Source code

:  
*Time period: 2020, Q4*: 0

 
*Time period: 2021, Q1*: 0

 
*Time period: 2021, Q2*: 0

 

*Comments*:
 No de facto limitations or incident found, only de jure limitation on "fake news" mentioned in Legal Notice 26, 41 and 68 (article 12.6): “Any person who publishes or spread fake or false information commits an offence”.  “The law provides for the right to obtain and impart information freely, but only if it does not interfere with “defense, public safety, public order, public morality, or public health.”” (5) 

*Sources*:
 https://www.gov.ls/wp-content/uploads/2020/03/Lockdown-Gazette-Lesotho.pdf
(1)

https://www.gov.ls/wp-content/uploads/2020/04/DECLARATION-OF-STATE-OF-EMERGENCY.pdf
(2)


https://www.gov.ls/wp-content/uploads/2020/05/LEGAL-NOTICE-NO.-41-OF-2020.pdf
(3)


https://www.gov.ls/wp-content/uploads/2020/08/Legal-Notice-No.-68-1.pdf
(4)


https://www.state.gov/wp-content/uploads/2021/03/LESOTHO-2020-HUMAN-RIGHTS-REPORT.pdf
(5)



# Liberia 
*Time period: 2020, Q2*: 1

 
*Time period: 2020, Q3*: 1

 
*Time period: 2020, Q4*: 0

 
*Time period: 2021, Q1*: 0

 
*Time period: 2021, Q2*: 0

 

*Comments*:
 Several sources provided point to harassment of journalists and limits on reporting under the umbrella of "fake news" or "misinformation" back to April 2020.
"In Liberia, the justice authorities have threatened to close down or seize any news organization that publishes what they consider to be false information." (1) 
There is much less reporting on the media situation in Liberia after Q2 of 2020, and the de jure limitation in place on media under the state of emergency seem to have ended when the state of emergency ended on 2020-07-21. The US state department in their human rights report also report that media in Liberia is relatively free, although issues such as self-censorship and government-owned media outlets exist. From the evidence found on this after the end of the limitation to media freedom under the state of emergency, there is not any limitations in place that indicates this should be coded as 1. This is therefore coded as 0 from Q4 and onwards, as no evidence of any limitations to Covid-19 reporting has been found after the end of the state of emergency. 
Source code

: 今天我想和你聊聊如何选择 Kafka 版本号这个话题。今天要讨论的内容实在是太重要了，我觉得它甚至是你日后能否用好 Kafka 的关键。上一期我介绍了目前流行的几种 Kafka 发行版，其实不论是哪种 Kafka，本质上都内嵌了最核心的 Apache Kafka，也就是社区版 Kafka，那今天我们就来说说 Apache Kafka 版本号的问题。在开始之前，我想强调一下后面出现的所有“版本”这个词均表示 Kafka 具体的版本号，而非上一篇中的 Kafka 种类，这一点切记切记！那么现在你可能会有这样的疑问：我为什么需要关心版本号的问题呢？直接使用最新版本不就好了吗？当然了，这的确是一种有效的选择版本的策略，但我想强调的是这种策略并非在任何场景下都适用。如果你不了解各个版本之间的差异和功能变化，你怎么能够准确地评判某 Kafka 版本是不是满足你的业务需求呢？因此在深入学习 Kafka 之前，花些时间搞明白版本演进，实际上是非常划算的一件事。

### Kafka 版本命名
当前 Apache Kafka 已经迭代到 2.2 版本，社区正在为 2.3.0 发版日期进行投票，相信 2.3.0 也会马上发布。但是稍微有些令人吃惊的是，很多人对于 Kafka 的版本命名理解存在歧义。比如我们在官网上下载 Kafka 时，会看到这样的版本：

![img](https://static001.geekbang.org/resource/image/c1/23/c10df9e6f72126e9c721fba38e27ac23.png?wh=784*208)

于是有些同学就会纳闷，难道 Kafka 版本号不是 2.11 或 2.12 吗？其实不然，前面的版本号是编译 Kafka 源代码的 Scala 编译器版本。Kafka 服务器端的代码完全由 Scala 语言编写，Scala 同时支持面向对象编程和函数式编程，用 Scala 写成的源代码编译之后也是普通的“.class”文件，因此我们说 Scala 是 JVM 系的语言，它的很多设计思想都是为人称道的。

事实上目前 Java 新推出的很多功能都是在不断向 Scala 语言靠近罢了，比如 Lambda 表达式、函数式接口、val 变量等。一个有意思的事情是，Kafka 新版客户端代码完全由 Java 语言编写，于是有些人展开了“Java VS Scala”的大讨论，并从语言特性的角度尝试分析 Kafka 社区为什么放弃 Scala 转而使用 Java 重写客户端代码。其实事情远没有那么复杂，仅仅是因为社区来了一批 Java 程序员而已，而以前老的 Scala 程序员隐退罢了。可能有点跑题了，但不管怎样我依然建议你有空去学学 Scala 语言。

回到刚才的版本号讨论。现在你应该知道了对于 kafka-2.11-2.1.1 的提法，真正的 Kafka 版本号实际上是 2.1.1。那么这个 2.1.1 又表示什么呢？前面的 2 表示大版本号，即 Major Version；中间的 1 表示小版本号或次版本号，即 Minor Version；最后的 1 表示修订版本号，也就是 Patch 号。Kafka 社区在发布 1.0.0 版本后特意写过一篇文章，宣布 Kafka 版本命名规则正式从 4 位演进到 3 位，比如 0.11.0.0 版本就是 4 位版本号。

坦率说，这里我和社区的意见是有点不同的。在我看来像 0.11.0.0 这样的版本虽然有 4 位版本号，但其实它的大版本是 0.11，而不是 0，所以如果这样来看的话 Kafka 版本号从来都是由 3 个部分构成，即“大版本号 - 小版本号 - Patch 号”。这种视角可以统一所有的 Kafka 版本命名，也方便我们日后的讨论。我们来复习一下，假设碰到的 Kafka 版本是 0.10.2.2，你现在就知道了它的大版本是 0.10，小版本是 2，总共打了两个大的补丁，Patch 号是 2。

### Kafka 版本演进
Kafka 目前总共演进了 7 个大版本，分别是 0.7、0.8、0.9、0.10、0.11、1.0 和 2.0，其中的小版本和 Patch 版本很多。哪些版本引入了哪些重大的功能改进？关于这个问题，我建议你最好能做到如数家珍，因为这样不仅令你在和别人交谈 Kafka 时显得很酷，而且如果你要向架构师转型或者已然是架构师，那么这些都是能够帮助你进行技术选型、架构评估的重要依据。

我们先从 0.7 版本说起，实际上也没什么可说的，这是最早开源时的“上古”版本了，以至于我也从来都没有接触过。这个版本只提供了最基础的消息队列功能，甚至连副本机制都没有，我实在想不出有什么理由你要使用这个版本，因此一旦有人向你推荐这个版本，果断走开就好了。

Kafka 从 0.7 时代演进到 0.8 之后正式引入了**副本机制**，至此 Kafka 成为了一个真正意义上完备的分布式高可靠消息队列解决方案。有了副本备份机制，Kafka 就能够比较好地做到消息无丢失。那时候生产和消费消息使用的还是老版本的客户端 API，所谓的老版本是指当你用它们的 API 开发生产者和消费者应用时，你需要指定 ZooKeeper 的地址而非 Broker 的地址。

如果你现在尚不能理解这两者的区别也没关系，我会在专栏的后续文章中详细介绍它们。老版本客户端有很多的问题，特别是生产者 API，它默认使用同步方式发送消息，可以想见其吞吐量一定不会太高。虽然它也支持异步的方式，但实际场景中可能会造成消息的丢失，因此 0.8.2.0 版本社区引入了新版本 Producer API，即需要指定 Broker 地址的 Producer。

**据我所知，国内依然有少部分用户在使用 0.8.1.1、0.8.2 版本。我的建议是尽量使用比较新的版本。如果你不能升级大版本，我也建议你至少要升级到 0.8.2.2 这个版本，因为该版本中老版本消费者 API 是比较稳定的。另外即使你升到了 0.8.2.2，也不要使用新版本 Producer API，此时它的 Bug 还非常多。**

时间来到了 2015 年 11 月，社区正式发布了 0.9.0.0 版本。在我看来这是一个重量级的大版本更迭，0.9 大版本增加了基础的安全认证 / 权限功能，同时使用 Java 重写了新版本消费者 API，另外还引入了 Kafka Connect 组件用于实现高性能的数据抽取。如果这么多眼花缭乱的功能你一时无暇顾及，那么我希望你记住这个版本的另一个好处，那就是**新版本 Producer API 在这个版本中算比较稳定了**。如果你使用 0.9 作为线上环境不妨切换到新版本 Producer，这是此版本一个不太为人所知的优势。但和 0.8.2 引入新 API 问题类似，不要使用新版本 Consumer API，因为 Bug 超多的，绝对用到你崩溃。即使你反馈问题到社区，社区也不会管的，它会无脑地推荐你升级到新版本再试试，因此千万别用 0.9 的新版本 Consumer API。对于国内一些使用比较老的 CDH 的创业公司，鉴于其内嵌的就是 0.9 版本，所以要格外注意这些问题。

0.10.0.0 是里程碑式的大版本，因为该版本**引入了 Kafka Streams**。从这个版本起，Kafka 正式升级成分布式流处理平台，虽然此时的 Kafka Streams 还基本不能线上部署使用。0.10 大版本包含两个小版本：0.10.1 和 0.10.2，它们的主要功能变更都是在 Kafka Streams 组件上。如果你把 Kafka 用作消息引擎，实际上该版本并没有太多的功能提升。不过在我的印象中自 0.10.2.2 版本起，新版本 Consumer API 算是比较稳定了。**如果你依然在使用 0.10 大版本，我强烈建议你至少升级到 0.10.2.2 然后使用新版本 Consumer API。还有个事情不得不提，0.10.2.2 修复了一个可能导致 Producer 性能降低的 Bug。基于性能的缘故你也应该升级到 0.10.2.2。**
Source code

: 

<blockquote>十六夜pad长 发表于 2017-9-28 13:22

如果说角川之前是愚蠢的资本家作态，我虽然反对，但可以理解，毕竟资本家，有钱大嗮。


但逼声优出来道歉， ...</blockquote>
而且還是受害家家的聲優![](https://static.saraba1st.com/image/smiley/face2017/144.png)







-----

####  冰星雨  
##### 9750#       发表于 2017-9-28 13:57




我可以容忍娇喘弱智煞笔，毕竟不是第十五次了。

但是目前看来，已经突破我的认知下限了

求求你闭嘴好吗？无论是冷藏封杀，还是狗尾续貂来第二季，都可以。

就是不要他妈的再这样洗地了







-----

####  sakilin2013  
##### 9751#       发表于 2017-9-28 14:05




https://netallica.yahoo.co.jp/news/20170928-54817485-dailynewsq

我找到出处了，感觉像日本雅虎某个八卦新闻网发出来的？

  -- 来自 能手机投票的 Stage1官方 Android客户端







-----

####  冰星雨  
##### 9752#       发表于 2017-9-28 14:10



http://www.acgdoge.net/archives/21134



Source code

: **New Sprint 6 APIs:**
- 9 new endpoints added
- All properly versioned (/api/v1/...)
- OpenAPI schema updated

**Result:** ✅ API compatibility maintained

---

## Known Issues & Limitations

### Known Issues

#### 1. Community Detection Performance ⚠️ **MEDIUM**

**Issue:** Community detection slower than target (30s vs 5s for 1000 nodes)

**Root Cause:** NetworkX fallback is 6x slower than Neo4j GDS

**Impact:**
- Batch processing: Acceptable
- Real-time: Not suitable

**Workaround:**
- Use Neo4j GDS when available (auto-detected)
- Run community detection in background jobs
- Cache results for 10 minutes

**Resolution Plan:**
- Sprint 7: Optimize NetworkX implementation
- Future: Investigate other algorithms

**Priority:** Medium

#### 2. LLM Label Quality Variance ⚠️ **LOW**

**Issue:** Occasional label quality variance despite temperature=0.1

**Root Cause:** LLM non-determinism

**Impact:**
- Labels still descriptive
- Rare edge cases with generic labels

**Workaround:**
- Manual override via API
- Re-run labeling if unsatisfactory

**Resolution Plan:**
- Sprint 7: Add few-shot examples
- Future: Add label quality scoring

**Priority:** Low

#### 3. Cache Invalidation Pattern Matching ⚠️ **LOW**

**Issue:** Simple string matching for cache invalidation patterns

##########

Task directions:
Where the line containing "- Labels still descriptive" appears in the records above, begin there and print every line through the last, exactly and with nothing else.

Final answer:
- Labels still descriptive
- Rare edge cases with generic labels

**Workaround:**
- Manual override via API
- Re-run labeling if unsatisfactory

**Resolution Plan:**
- Sprint 7: Add few-shot examples
- Future: Add label quality scoring

**Priority:** Low

#### 3. Cache Invalidation Pattern Matching ⚠️ **LOW**

**Issue:** Simple string matching for cache invalidation patterns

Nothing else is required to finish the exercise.